_AIM OF THE TASK_. Your task is to print all of the entries exactly, though the pictures should not be included.

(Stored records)
• • • •

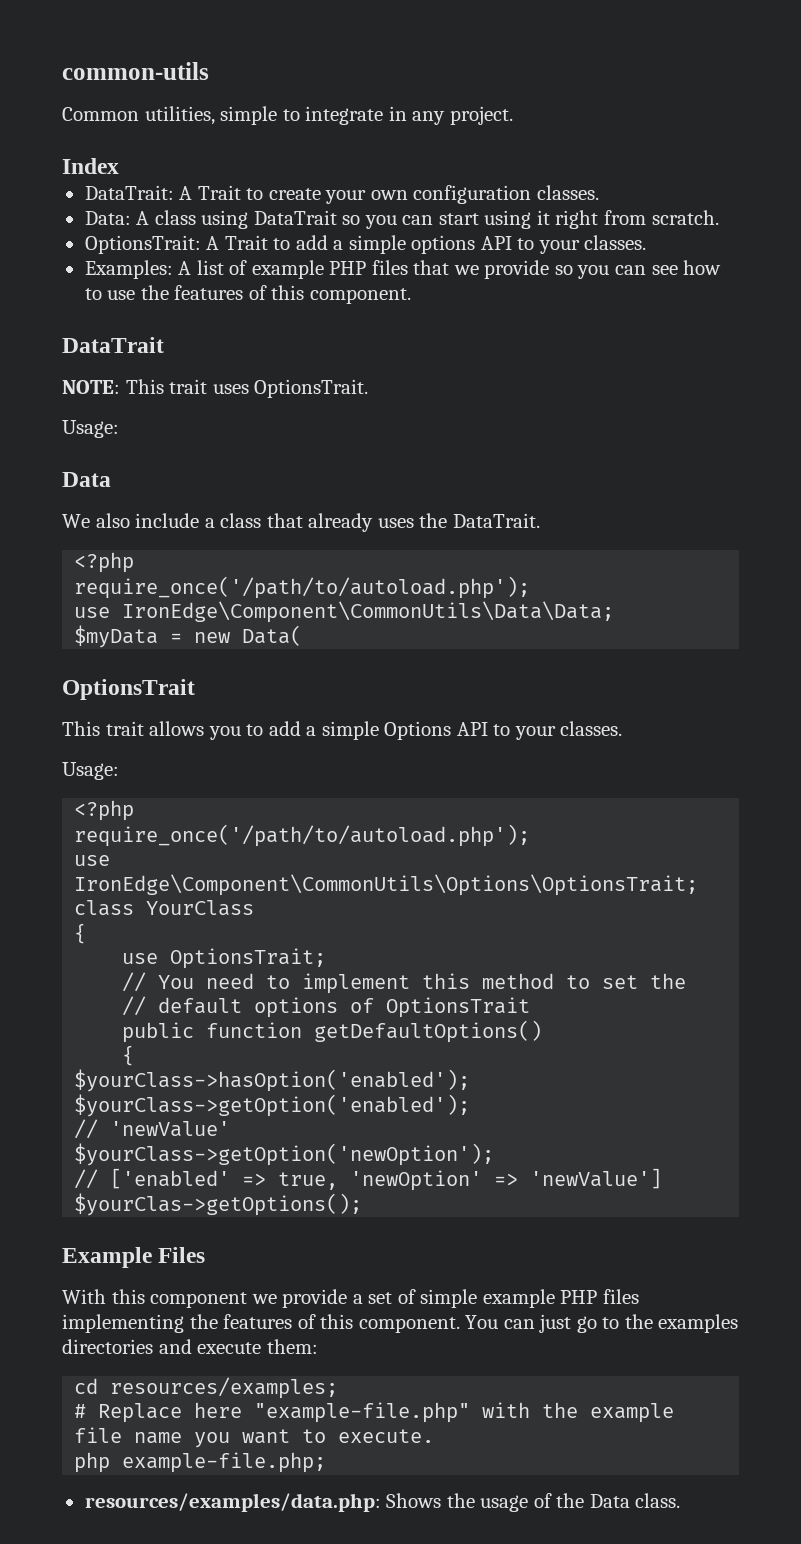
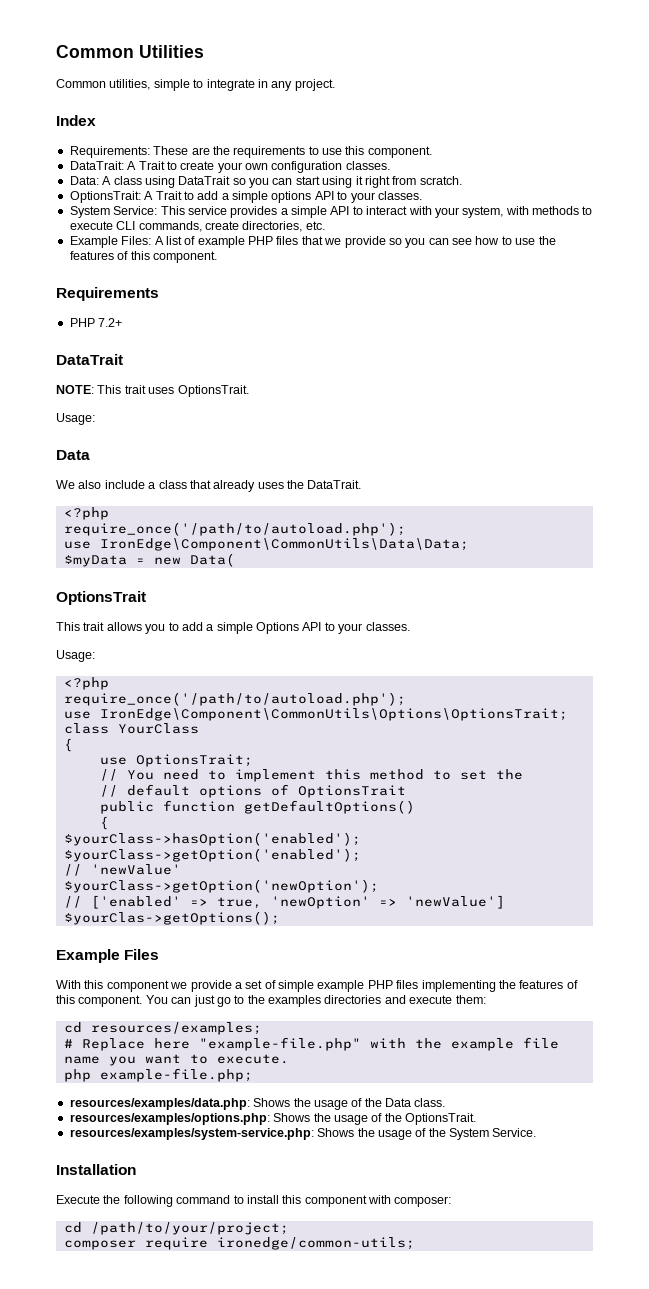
[62,62,209,80] common-utils -> [56,45,204,58] Common Utilities
(119, 166) none -> [69,146,432,158] // Requirements: These are the requirements to use this component.
[84,260,173,279] Examples: -> [69,206,593,218] [69,221,325,232] [69,236,152,248] System Service: This service provides a simple API to interact with your system, with methods to execute CLI commands, create directories, etc. // Example Files:
(411, 296) none -> [56,287,159,301] [69,318,123,327] // Requirements // PHP 7.2+
(681, 1500) none -> [69,1113,476,1125] [69,1128,537,1140] [56,1164,136,1175] [56,1195,452,1207] [63,1222,289,1235] [63,1237,415,1250] // resources/examples/options.php: Shows the usage of the OptionsTrait. // resources/examples/system-service.php: Shows the usage of the System Service. // Installation // Execute the following command to install this component with composer: // cd /path/to/your/project; // composer require ironedge/common-utils;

• • • •

_RESPONSE_.
[62,62,209,80] common-utils -> [56,45,204,58] Common Utilities
(119, 166) none -> [69,146,432,158] // Requirements: These are the requirements to use this component.
[84,260,173,279] Examples: -> [69,206,593,218] [69,221,325,232] [69,236,152,248] System Service: This service provides a simple API to interact with your system, with methods to execute CLI commands, create directories, etc. // Example Files:
(411, 296) none -> [56,287,159,301] [69,318,123,327] // Requirements // PHP 7.2+
(681, 1500) none -> [69,1113,476,1125] [69,1128,537,1140] [56,1164,136,1175] [56,1195,452,1207] [63,1222,289,1235] [63,1237,415,1250] // resources/examples/options.php: Shows the usage of the OptionsTrait. // resources/examples/system-service.php: Shows the usage of the System Service. // Installation // Execute the following command to install this component with composer: // cd /path/to/your/project; // composer require ironedge/common-utils;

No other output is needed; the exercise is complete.